Stocks tick higher on Wall Street but Treasury yields sink
U.S. stock indexes drifted higher Tuesday as Wall Street’s big rally eased off the accelerator.
The S&P 500 rose 11.90 points, or 0.4%, to 3,306.51 after flipping between small gains and losses throughout the day. It’s the mildest move for the index in two weeks.
The Dow Jones Industrial Average climbed 164.07 points, or 0.6%, to 26,828.47, and the Nasdaq composite added 38.37, or 0.4%, to close at another record, 10,941.17.
Stock indexes are hanging at or close to their record highs after clawing back all or most of their sell-off from earlier in the year, and the S&P 500 is within 2.4% of its all-time high set in February. But caution is still very prevalent across other markets: Gold rose to another record Tuesday, while Treasury yields sank as investors sought safety.
Within the stock market, energy companies had the biggest gains after the price of oil rose. But two in five S&P 500 stocks were lower following a mixed set of earnings reports.
On the winning end was Take-Two Interactive Software, which rose 5.9%. The video-game maker reported a profit for the spring that was almost double year-ago levels as customers stuck at home played Grand Theft Auto and other games instead of going outside.
It also raised its sales forecast for its fiscal year, a notable move when many companies have been shy to give any kind of prediction given all the uncertainty created by the coronavirus pandemic.
On the opposite end was insurer American International Group. AIG fell 7.5% for one of the larger losses in the S&P 500 even though it reported stronger results for the latest quarter than Wall Street expected. Some analysts cited several unusual items that clouded its report, such as COVID-related losses, which make it difficult to extrapolate how AIG’s profits will run from here.
In Washington, meanwhile, negotiations in the Capitol on a big economic relief package are ongoing. But multiple obstacles remain before a deal can be struck, one that investors say is crucial for propping up the economy in its weakened state.
A weekly $600 in federal unemployment benefits has expired, threatening to crunch the finances of millions of out-of-work Americans. Recent data reports have shown an uptick in the number of workers filing for unemployment benefits after a resurgence of coronavirus counts pushed some states to reimpose restrictions on businesses. Economists expect a report on Friday to show that U.S. employers added 1.8 million jobs last month, which would be welcome growth but also a slowdown from June.
The Federal Reserve said last week that it will keep interest rates at their record low levels, as it continues to pump massive amounts of aid into the economy. Now, investors are waiting for Congress to do the same.
The yield on the 10-year Treasury note fell to 0.50% from 0.56% late Monday. It tends to move with investors’ expectations for the economy and inflation.

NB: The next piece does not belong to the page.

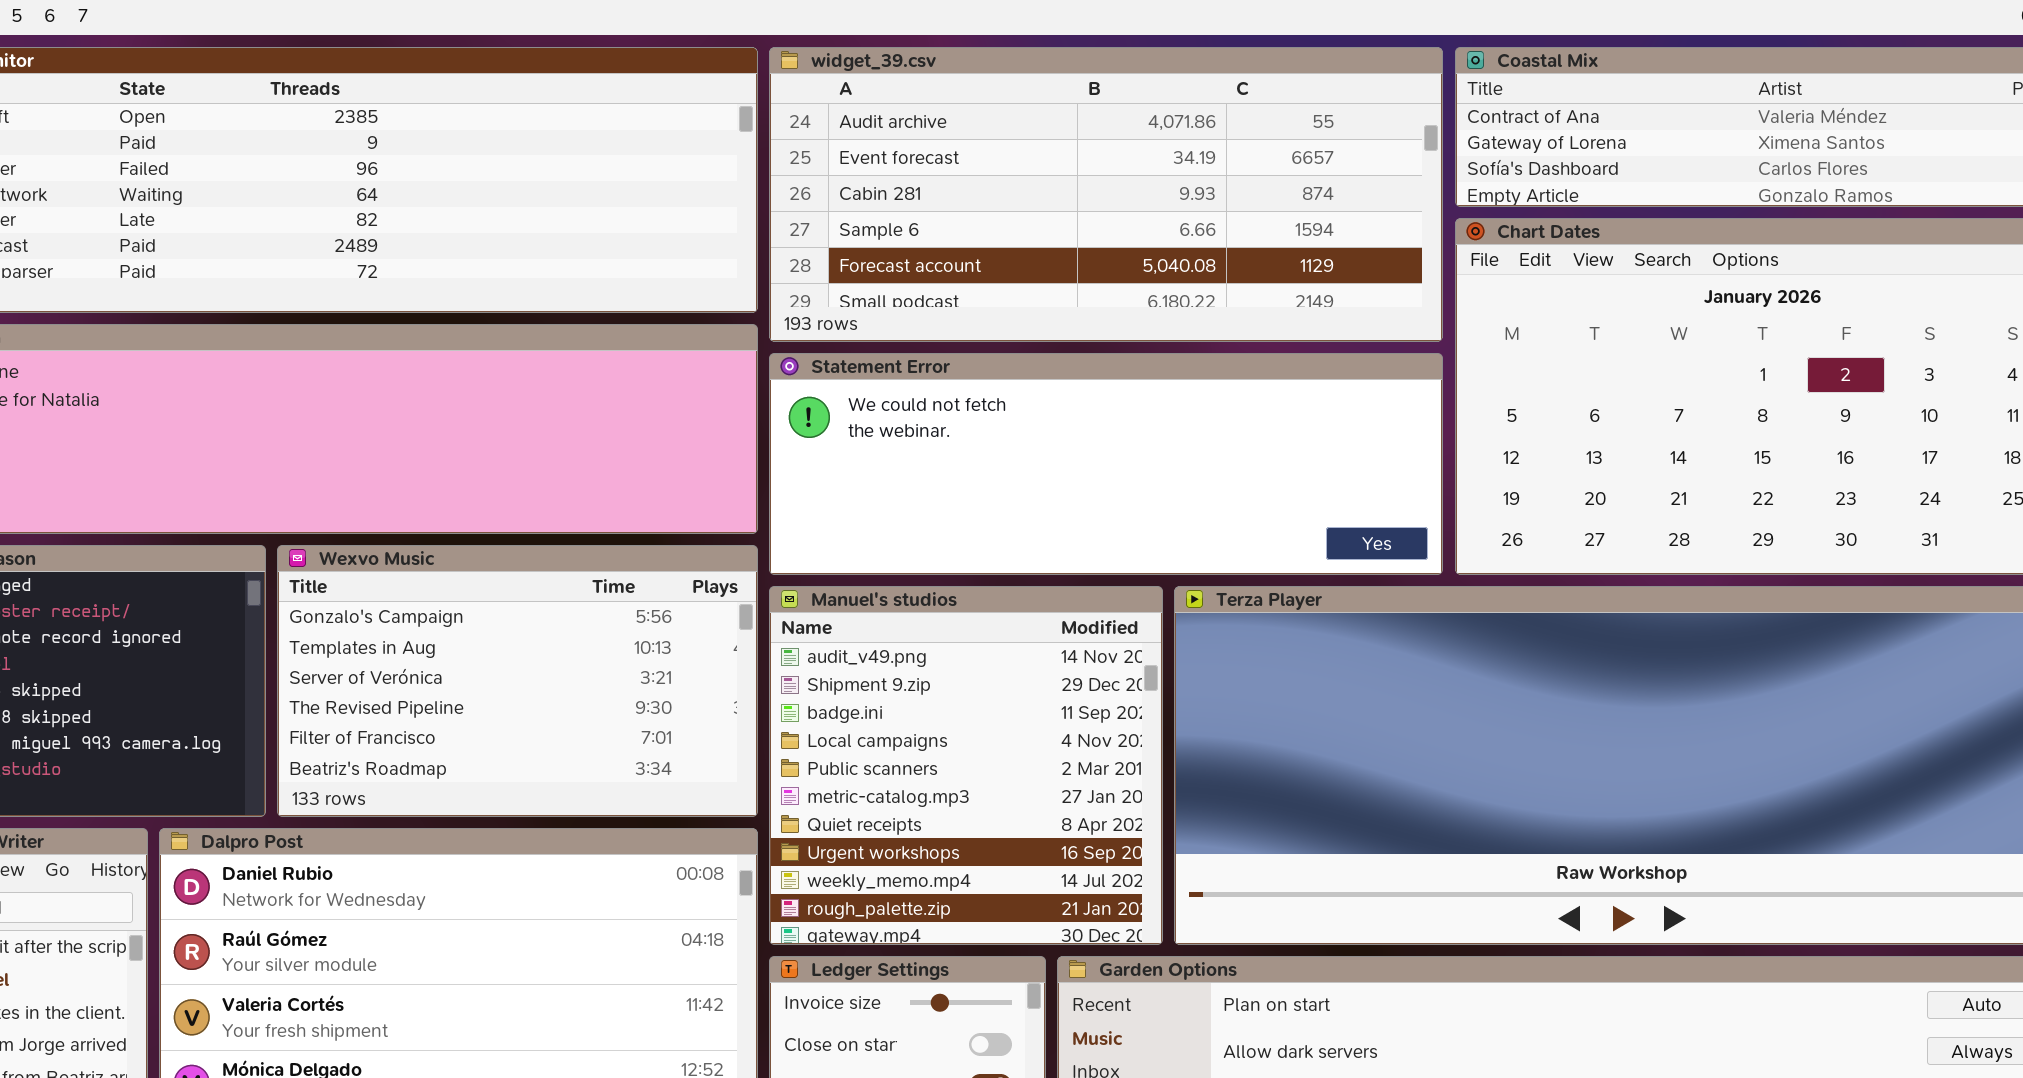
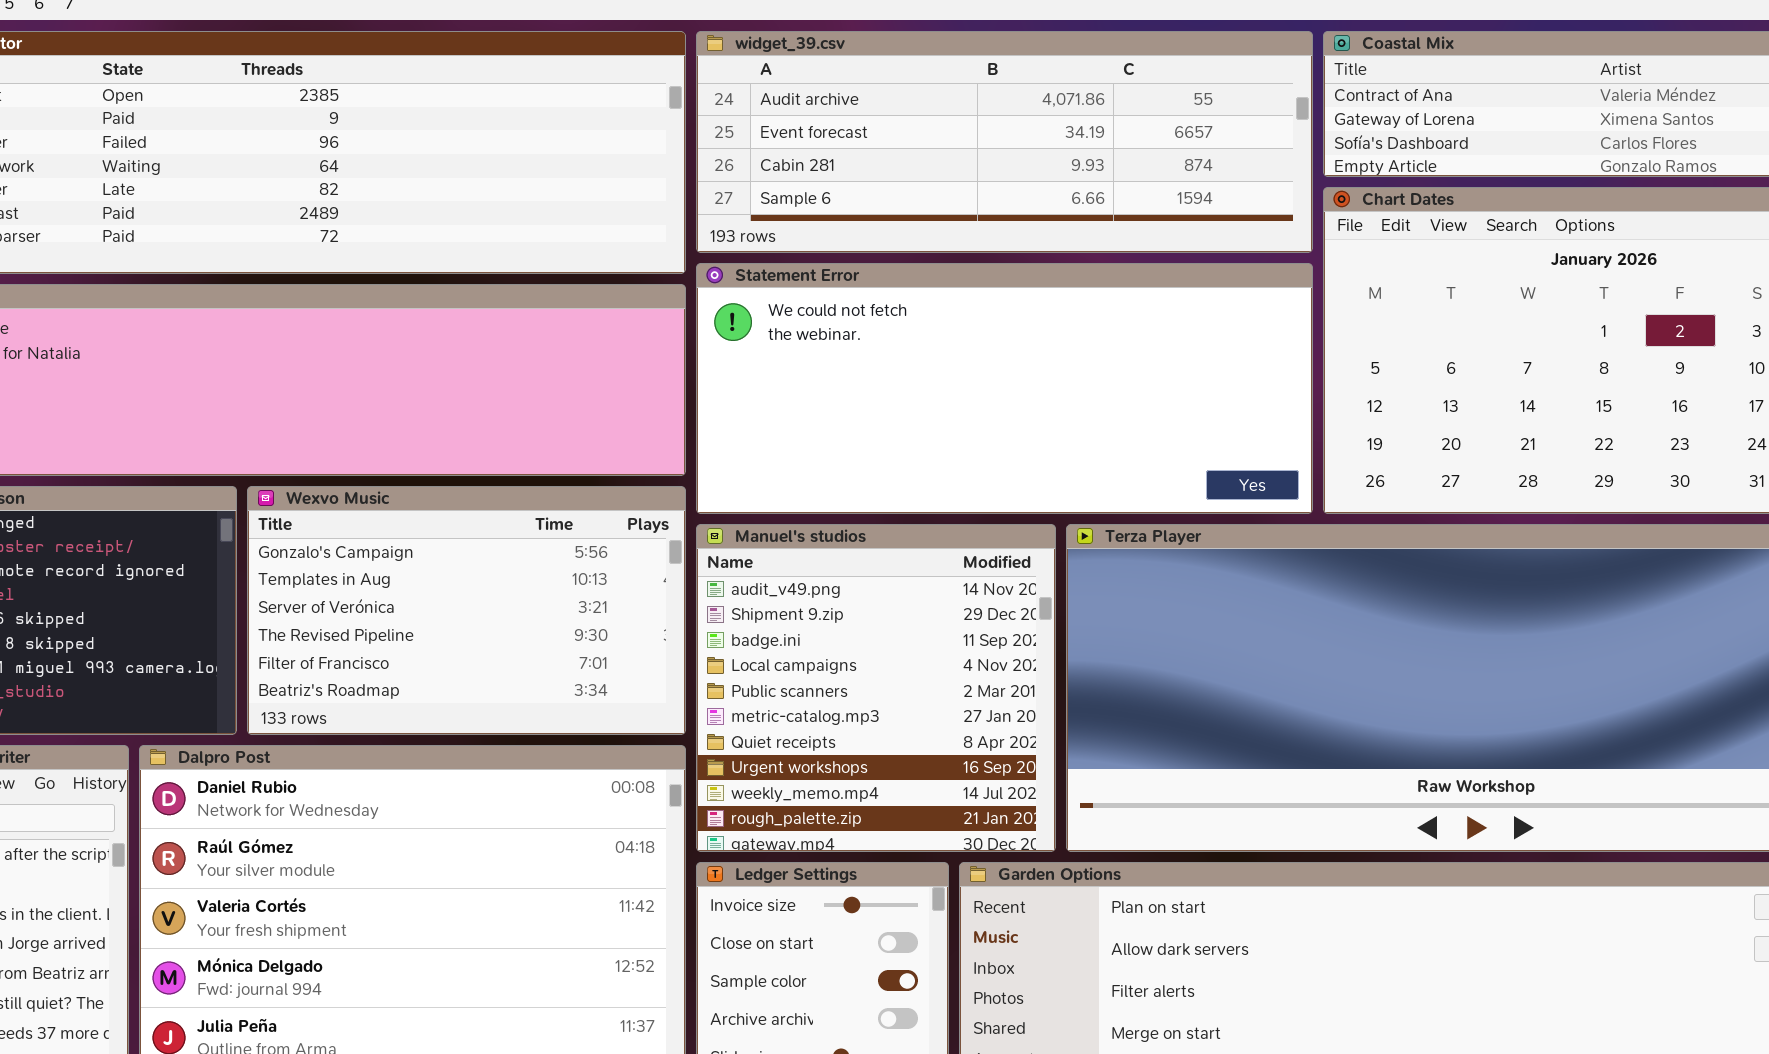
widget_39.csv: [769,47,1443,342] -> [696,31,1313,253], resized
Statement Error: [769,353,1443,575] -> [696,263,1313,514], resized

The bond market was much earlier than the stock market to signal the coming economic disaster from the coronavirus pandemic. It has also remained much more cautious through the pandemic than the stock market has.
“The dichotomy of low and falling bond yields with ebullient risk asset markets is confusing, and investors are becoming increasingly nervous as yields grind lower,” Northern Trust Wealth Management Chief Investment Officer Katie Nixon said in a commentary.
She said part of the drive lower in yields is worry that the economy may roll into a double-dip recession, which she does not expect. The Fed’s promises to keep short-term rates low and to buy reams of bonds are also helping to keep a lid on yields, which also helps push investors into stocks.
Gold has been another investment that has moved strongly recently because of low interest rates and worries about the global economy. Gold for delivery in December rose $34.70 to settle at $2,021.00 per ounce.
In Europe, Germany’s DAX slipped 0.4% to give back some of its big gain from a day earlier, when reports showed that manufacturing recovered across much of the continent last month. France’s CAC 40 added 0.3%, and the FTSE 100 in London was up 0.1%.
In Asia, markets were more buoyant. Tokyo’s Nikkei 225 gained 1.7%, the Hang Seng in Hong Kong added 2% and the Kospi in Seoul picked up 1.3%. Stocks in Shanghai edged 0.1% higher.
Benchmark U.S. crude oil rose 69 cents to settle at $41.70 per barrel. Brent crude, the international standard, added 28 cents to $44.43 a barrel.